Mihai Pop (November 18, 1907 – October 8, 2000) was a Romanian ethnologist. He won the Herder Prize in 1967. Notable works include Obiceiuri tradiţionale româneşti (1978) and Folclor românesc (1998). He was a member of the Romanian Academy.

==Biography==
Pop was born in Glod village in what is now the commune of Strâmtura in Maramureș County in northern Romania (then part of Austria-Hungary), the son of a Greek-Catholic priest. He pursued studies in a Hungarian high school in Sighetu Marmației led by Piarist monks. After the First World War, he came to Bucharest. There, he pursued studies in literature and philosophy (1925–1929), followed by Slavonic studies (1929–1934) in Prague, Bonn and Warsaw, and obtained a Ph.D. in philology from the University of Bratislava. He later taught philological sciences at the University of Bucharest, being assistant professor (1936–1939) in the Romanian Literature Department led by Dumitru Caracostea. He was a member of the Sociological Research Group and of the Romanian Social Institute (ISR), led by Dimitrie Gusti (1929–1936).

During World War II, Pop was appointed to the Romanian Embassy in Bratislava between 1941 and 1944. From 1949, he joined the Folklore Institute of Bucharest, becoming its first coordinator of scientific activity (1949–1954), then as deputy director (1954–1965) and later as director (1965–1974).

He returned to the University of Bucharest in 1957, and was professor (1957–1962) and then professor of folklore (1962–1975) in its Faculty of Romanian language and literature. He was head of the department of old Romanian literature and folklore there (1968–1972). Pop was a recipient of the Herder Prize in 1967, also given to that year to Polish composer Witold Lutosławski, and Slovak sculptor Vladimír Kompánek.
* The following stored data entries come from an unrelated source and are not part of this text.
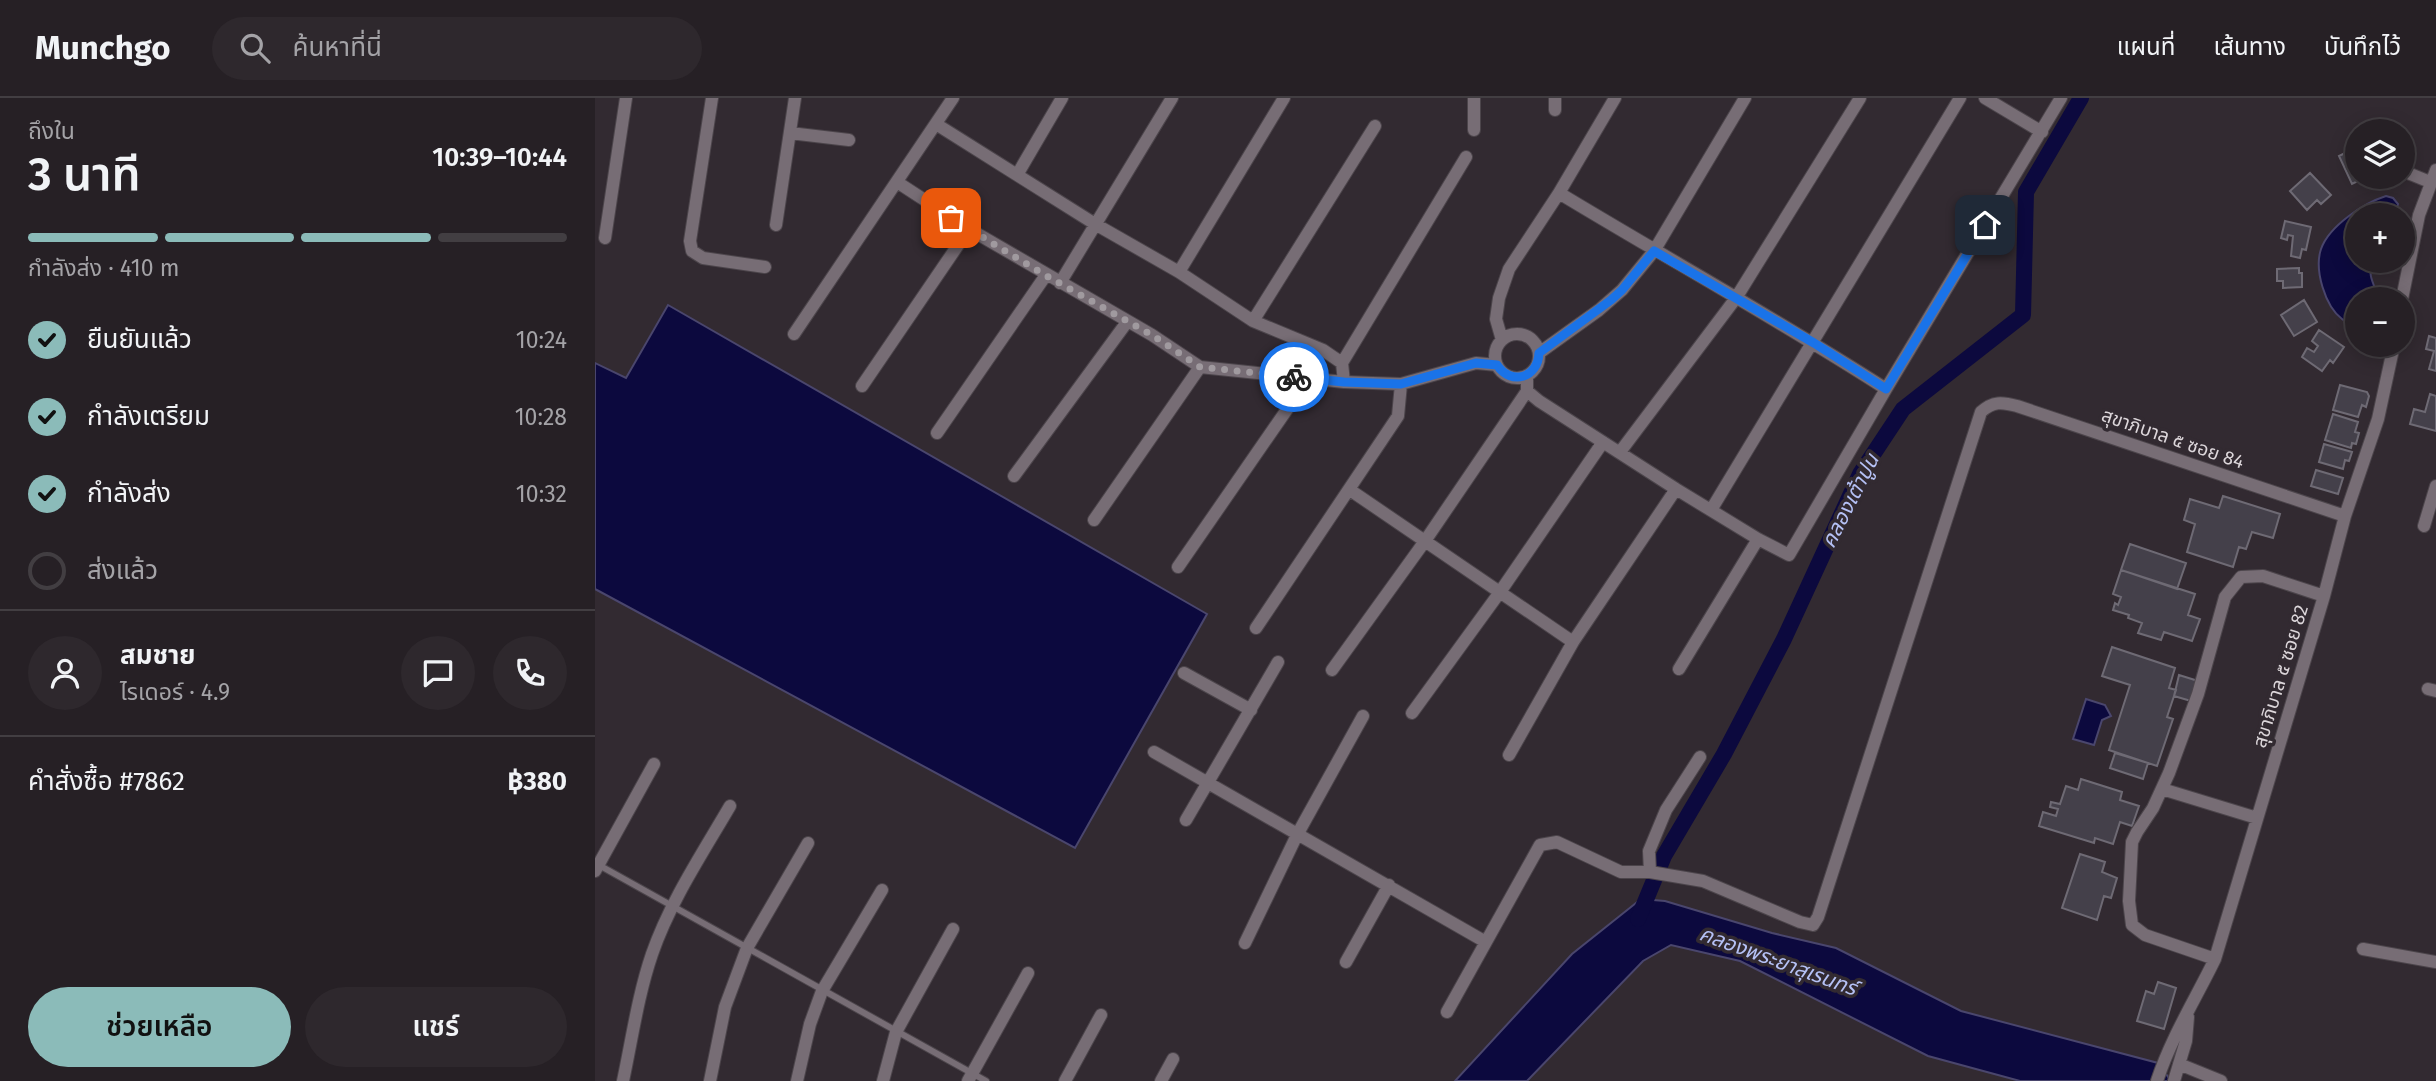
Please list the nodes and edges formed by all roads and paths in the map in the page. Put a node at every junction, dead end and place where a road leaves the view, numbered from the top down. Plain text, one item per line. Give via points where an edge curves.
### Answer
1 (626, 98) edge
2 (712, 98) edge
3 (795, 98) edge
4 (953, 98) edge
5 (1062, 98) edge
6 (1172, 98) edge
7 (1284, 98) edge
8 (1474, 98) edge
9 (1615, 98) edge
10 (1745, 98) edge
11 (1860, 98) edge
12 (1960, 98) edge
13 (1985, 98) edge
14 (2061, 98) edge
15 (936, 124) junction
16 (1375, 126) dead end
17 (1474, 131) dead end
18 (2042, 132) junction
19 (790, 133) junction
20 (849, 140) dead end
21 (1466, 157) dead end
22 (2415, 173) edge
23 (1017, 175) junction
24 (2433, 176) edge
25 (897, 181) junction
26 (1559, 193) junction
27 (1095, 224) junction
28 (776, 225) dead end
29 (969, 229) junction
30 (604, 238) dead end
31 (1654, 251) junction
32 (765, 267) dead end
33 (1179, 272) junction
34 (1045, 275) junction
35 (1060, 283) junction
36 (2404, 287) edge
37 (1736, 298) junction
38 (1254, 321) junction
39 (1127, 322) junction
40 (794, 334) dead end
41 (1502, 340) junction
42 (1814, 343) junction
43 (1539, 353) junction
44 (2391, 357) edge
45 (1342, 363) junction
46 (1497, 365) junction
47 (1200, 367) junction
48 (1527, 376) junction
49 (1308, 379) junction
50 (1344, 382) junction
51 (1401, 384) junction
52 (862, 386) dead end
53 (1886, 389) junction
54 (1527, 391) junction
55 (937, 433) dead end
56 (1603, 442) junction
57 (1620, 452) junction
58 (1014, 476) dead end
59 (2436, 486) edge
60 (1676, 489) junction
61 (1350, 490) junction
62 (1711, 510) junction
63 (2345, 516) junction
64 (1094, 520) dead end
65 (2424, 526) dead end
66 (1759, 540) junction
67 (1425, 541) junction
68 (1178, 567) dead end
69 (1500, 592) junction
70 (2323, 596) junction
71 (1256, 628) dead end
72 (1573, 642) junction
73 (1278, 662) dead end
74 (1679, 668) dead end
75 (1332, 670) dead end
76 (1184, 673) dead end
77 (1251, 710) junction
78 (1412, 713) dead end
79 (1363, 716) dead end
80 (1154, 752) dead end
81 (1509, 755) dead end
82 (1700, 757) dead end
83 (655, 764) dead end
84 (1207, 782) junction
85 (2162, 789) junction
86 (730, 806) dead end
87 (2257, 818) junction
88 (1186, 820) dead end
89 (1297, 835) junction
90 (808, 843) dead end
91 (596, 866) edge
92 (1657, 873) junction
93 (1388, 885) junction
94 (882, 890) dead end
95 (673, 905) junction
96 (953, 929) dead end
97 (1484, 942) junction
98 (1245, 943) dead end
99 (747, 948) junction
100 (2363, 949) dead end
101 (2215, 959) junction
102 (1346, 962) dead end
103 (2436, 962) edge
104 (1028, 973) dead end
105 (822, 991) junction
106 (1447, 1012) dead end
107 (2188, 1014) junction
108 (1101, 1015) dead end
109 (896, 1032) junction
110 (1173, 1059) dead end
111 (2177, 1071) edge
112 (971, 1077) edge
113 (623, 1081) edge
114 (710, 1081) edge
115 (797, 1081) edge
116 (883, 1081) edge
117 (986, 1081) edge
118 (1065, 1081) edge
119 (1161, 1081) edge
120 (2157, 1081) edge
121 (2221, 1081) edge

1 - 30 street
2 - 32 street via 692,251 703,258
3 - 19 street
4 - 15 street
5 - 23 street
6 - 27 street
7 - 33 street
8 - 17 street
9 - 26 street
10 - 31 street
11 - 37 street
12 - 42 street
13 - 18 street
14 - 18 street
15 - 23 street
15 - 25 street
16 - 38 street
18 - 53 street
19 - 20 street
19 - 28 street
21 - 45 street
22 - 24 street
23 - 27 street
24 - 36 street
25 - 29 street
25 - 40 street
26 - 31 street
26 - 41 street via 1509,269 1496,319
27 - 33 street
27 - 35 street
29 - 34 street
29 - 52 street
31 - 37 street
31 - 43 street via 1622,290
33 - 38 street
34 - 35 street
34 - 55 street
35 - 39 street
37 - 42 street
37 - 57 street
38 - 45 street via 1323,350
39 - 47 street
39 - 58 street
41 - 43 street via 1521,334 1533,341
41 - 46 street via 1495,352
42 - 53 street
42 - 62 street
43 - 48 street via 1537,367
44 - 63 street, สุขาภิบาล ๕ ซอย 82 via 2378,419
45 - 50 street
46 - 48 street via 1513,378
46 - 51 street via 1476,363
47 - 49 street
47 - 64 street
48 - 54 street
49 - 50 street
49 - 68 street
50 - 51 street
51 - 61 street via 1398,416
53 - 66 street via 1789,555
54 - 56 street
54 - 67 street
56 - 57 street
56 - 69 street
57 - 60 street
59 - 65 street
60 - 62 street
60 - 72 street
61 - 67 street
61 - 71 street
62 - 66 street
63 - 70 street, สุขาภิบาล ๕ ซอย 82
63 - 92 street, สุขาภิบาล ๕ ซอย 84 via 2017,405 1989,405 1981,412 1813,925 1703,881
66 - 74 street
67 - 69 street
67 - 75 street
69 - 72 street
69 - 78 street
70 - 85 street via 2263,576 2241,577 2233,586 2225,597 2198,694
70 - 87 street, สุขาภิบาล ๕ ซอย 82
72 - 81 street
73 - 77 street
76 - 77 street
77 - 84 street
79 - 89 street
80 - 84 street
82 - 92 street via 1665,810 1649,850
83 - 91 street
84 - 88 street
84 - 89 street
85 - 87 street
85 - 101 street via 2133,842 2132,925 2145,935
86 - 95 street
87 - 101 street, สุขาภิบาล ๕ ซอย 82
89 - 93 street
89 - 98 street
90 - 99 street
91 - 95 lane
92 - 97 street via 1621,872 1557,842 1540,845
93 - 97 street
93 - 102 street
94 - 105 street
95 - 99 lane
95 - 113 street via 643,983
96 - 109 street
97 - 106 street
99 - 105 lane
99 - 114 street via 725,1007
100 - 103 street
101 - 107 street, สุขาภิบาล ๕ ซอย 82
104 - 112 street
105 - 109 lane
105 - 115 street
107 - 111 street, สุขาภิบาล ๕ ซอย 82
107 - 120 street, สุขาภิบาล ๕ ซอย 82 via 2174,1034
108 - 118 street
109 - 112 lane
109 - 116 street
110 - 119 street
111 - 121 street
112 - 117 lane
In 1975 he retired on pension, leaving his position as Consultant Professor at the Department of Ethnology and Folklore, University of Bucharest.

He held the offices as President of the International Society for Ethnology and Folklore (1971), as well as other numerous foreign scientific societies. He was visiting professor at major universities in Marburg, Germany, Berkeley and Ann Arbor (United States) and Paris, France.

He died in Bucharest on October 8, 2000.

==Bibliography==
- Dicţionarul etnologilor români, vol. II, Iordan Datcu, Ed. Saeculum IO, București, 1998, pag. 161.